Our results suggest that when Latinos know about RCTs, they are willing to participate. This is similar to the findings of Umatyan et al. (12)
giving credence to the importance of clinical trial awareness prior to participation. The null results for associations between demographic factors and intent to participate in trials may further indicate that media or other information campaigns may not have to be tailored to these characteristics. However, it is possible that we obtained null results because our population was fairly homogenous with respect to demographic characteristics; these competing hypotheses will be important to test in future research with more heterogeneous Latino sub-groups from broader settings.
Our findings do suggest, however, that psychosocial factors have the potential for use in interventions. For instance, those with high trust in health information had higher odds of knowing about and being willing to participate in clinical trials. The fact that our population was receiving care in safety net Latino-focused clinics with bilingual staff may have increased their trust of health information. (21), (24)

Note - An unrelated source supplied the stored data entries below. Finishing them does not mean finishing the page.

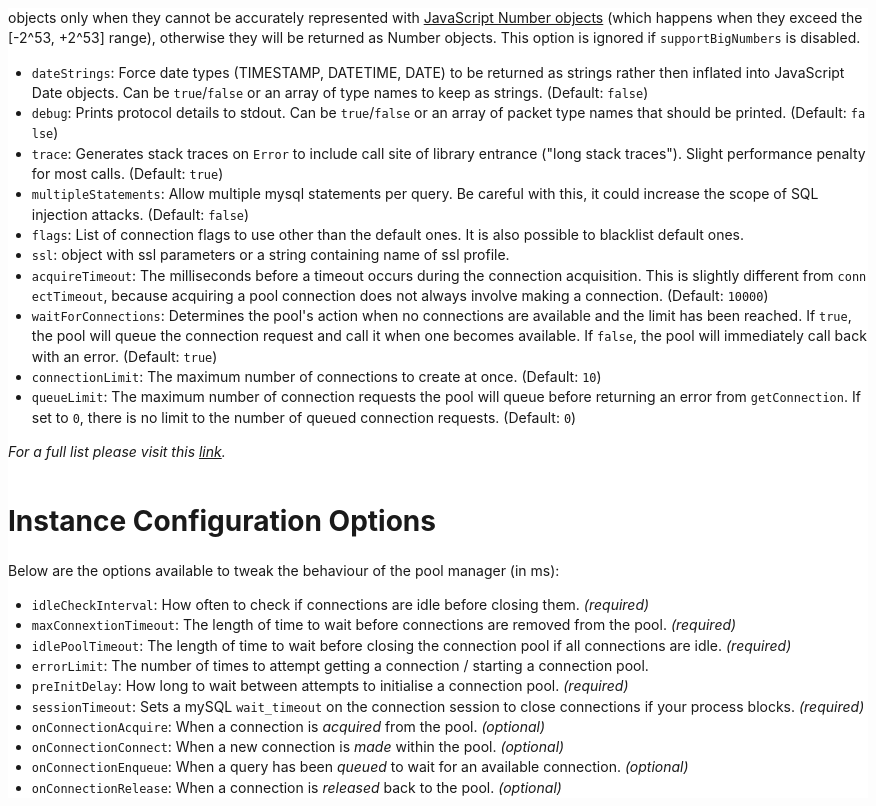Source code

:   objects only when they cannot be accurately represented with [JavaScript Number objects](http://ecma262-5.com/ELS5_HTML.htm#Section_8.5)
  (which happens when they exceed the [-2^53, +2^53] range), otherwise they will be returned as
  Number objects. This option is ignored if `supportBigNumbers` is disabled.
- `dateStrings`: Force date types (TIMESTAMP, DATETIME, DATE) to be returned as strings rather then
  inflated into JavaScript Date objects. Can be `true`/`false` or an array of type names to keep as
  strings. (Default: `false`)
- `debug`: Prints protocol details to stdout. Can be `true`/`false` or an array of packet type names
  that should be printed. (Default: `false`)
- `trace`: Generates stack traces on `Error` to include call site of library
  entrance ("long stack traces"). Slight performance penalty for most calls.
  (Default: `true`)
- `multipleStatements`: Allow multiple mysql statements per query. Be careful
  with this, it could increase the scope of SQL injection attacks. (Default: `false`)
- `flags`: List of connection flags to use other than the default ones. It is
  also possible to blacklist default ones.
- `ssl`: object with ssl parameters or a string containing name of ssl profile.
- `acquireTimeout`: The milliseconds before a timeout occurs during the connection
  acquisition. This is slightly different from `connectTimeout`, because acquiring
  a pool connection does not always involve making a connection. (Default: `10000`)
- `waitForConnections`: Determines the pool's action when no connections are
  available and the limit has been reached. If `true`, the pool will queue the
  connection request and call it when one becomes available. If `false`, the
  pool will immediately call back with an error. (Default: `true`)
- `connectionLimit`: The maximum number of connections to create at once.
  (Default: `10`)
- `queueLimit`: The maximum number of connection requests the pool will queue
  before returning an error from `getConnection`. If set to `0`, there is no
  limit to the number of queued connection requests. (Default: `0`)

_For a full list please visit this [link](https://github.com/mysqljs/mysql#connection-options)._

# Instance Configuration Options

Below are the options available to tweak the behaviour of the pool manager (in ms):

- `idleCheckInterval`: How often to check if connections are idle before closing them. _(required)_
- `maxConnextionTimeout`: The length of time to wait before connections are removed from the pool. _(required)_
- `idlePoolTimeout`: The length of time to wait before closing the connection pool if all connections are idle. _(required)_
- `errorLimit`: The number of times to attempt getting a connection / starting a connection pool.
- `preInitDelay`: How long to wait between attempts to initialise a connection pool. _(required)_
- `sessionTimeout`: Sets a mySQL `wait_timeout` on the connection session to close connections if your process blocks. _(required)_
- `onConnectionAcquire`: When a connection is _acquired_ from the pool. _(optional)_
- `onConnectionConnect`: When a new connection is _made_ within the pool. _(optional)_
- `onConnectionEnqueue`: When a query has been _queued_ to wait for an available connection. _(optional)_
- `onConnectionRelease`: When a connection is _released_ back to the pool. _(optional)_
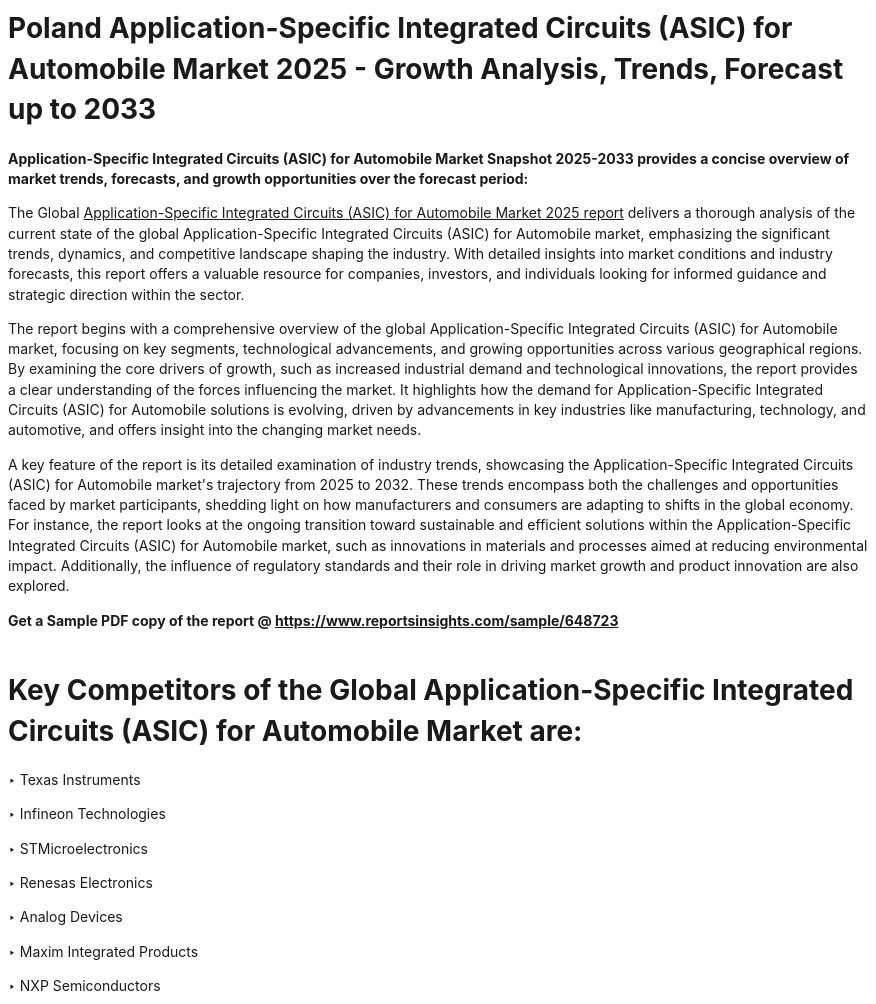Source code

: # Poland Application-Specific Integrated Circuits (ASIC) for Automobile Market 2025 - Growth Analysis, Trends, Forecast up to 2033

<strong>Application-Specific Integrated Circuits (ASIC) for Automobile Market Snapshot 2025-2033 provides a concise overview of market trends, forecasts, and growth opportunities over the forecast period:</strong>

The Global <a href=https://www.reportsinsights.com/sample/648723>Application-Specific Integrated Circuits (ASIC) for Automobile Market 2025 report</a> delivers a thorough analysis of the current state of the global Application-Specific Integrated Circuits (ASIC) for Automobile market, emphasizing the significant trends, dynamics, and competitive landscape shaping the industry. With detailed insights into market conditions and industry forecasts, this report offers a valuable resource for companies, investors, and individuals looking for informed guidance and strategic direction within the sector.

The report begins with a comprehensive overview of the global Application-Specific Integrated Circuits (ASIC) for Automobile market, focusing on key segments, technological advancements, and growing opportunities across various geographical regions. By examining the core drivers of growth, such as increased industrial demand and technological innovations, the report provides a clear understanding of the forces influencing the market. It highlights how the demand for Application-Specific Integrated Circuits (ASIC) for Automobile solutions is evolving, driven by advancements in key industries like manufacturing, technology, and automotive, and offers insight into the changing market needs.

A key feature of the report is its detailed examination of industry trends, showcasing the Application-Specific Integrated Circuits (ASIC) for Automobile market's trajectory from 2025 to 2032. These trends encompass both the challenges and opportunities faced by market participants, shedding light on how manufacturers and consumers are adapting to shifts in the global economy. For instance, the report looks at the ongoing transition toward sustainable and efficient solutions within the Application-Specific Integrated Circuits (ASIC) for Automobile market, such as innovations in materials and processes aimed at reducing environmental impact. Additionally, the influence of regulatory standards and their role in driving market growth and product innovation are also explored.

<strong>Get a Sample PDF copy of the report @ <a href=https://www.reportsinsights.com/sample/648723>https://www.reportsinsights.com/sample/648723</a></strong>

# <strong>Key Competitors of the Global Application-Specific Integrated Circuits (ASIC) for Automobile Market are:</strong>

‣ Texas Instruments

‣ Infineon Technologies

‣ STMicroelectronics

‣ Renesas Electronics

‣ Analog Devices

‣ Maxim Integrated Products

‣ NXP Semiconductors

If this is confirmed in future research, messages about trials could be linked to trusted information sources like clinics and/or include content that enhance their credibility in the Latino population.(20)
Likewise, enhancing self-efficacy in obtaining trial information or tapping into perceived cancer risk could also be used to leverage interest in clinical trial participation. Other studies have shown that increased self-efficacy plays a role in a variety of behaviors (25), (26), (28)
There are some limitations that should be considered when evaluating our results, including the cross-sectional and quota design, external generalizability, and measurement issues. Due to the cross-sectional nature of this study, we can only estimate associations between variables of interest and clinical trial knowledge. Prospective studies will be important to determine directionality of the results we observed. We employed a quota sampling scheme so that we cannot calculate true clinic-wide prevalence rates. Our sample was a fairly homogenous immigrant, mono-lingual Latinos group from Central and South America who relied on safety net clinics for their care and as such, cannot be generalized to other Central and South American groups or other Latino populations. We used perceived risk measures and did not have data on actual cancer risk. Thus, the perceived risk measures require further investigation. Our measure of knowledge was based on only one question, although this question has been shown to relate to willingness to participate in trials in an earlier study in this same setting (30)
Finally, we do not know how intention to participate in a trial relates to actual behavior, since there were no trials available to offer this population at the time of the study. This will be a critical link to establish prior to developing and testing interventions to increase trial enrollment.
Overall, this study fills an important gap in our knowledge about clinical trial information needs and intentions in the growing Latino immigrant population. Since cancer is the second leading cause of death in this group, it is important that they are represented in clinical trials of cancer-related interventions to ensure generalizability of results and that this group benefits equitably from advances in cancer scientific knowledge and discovery.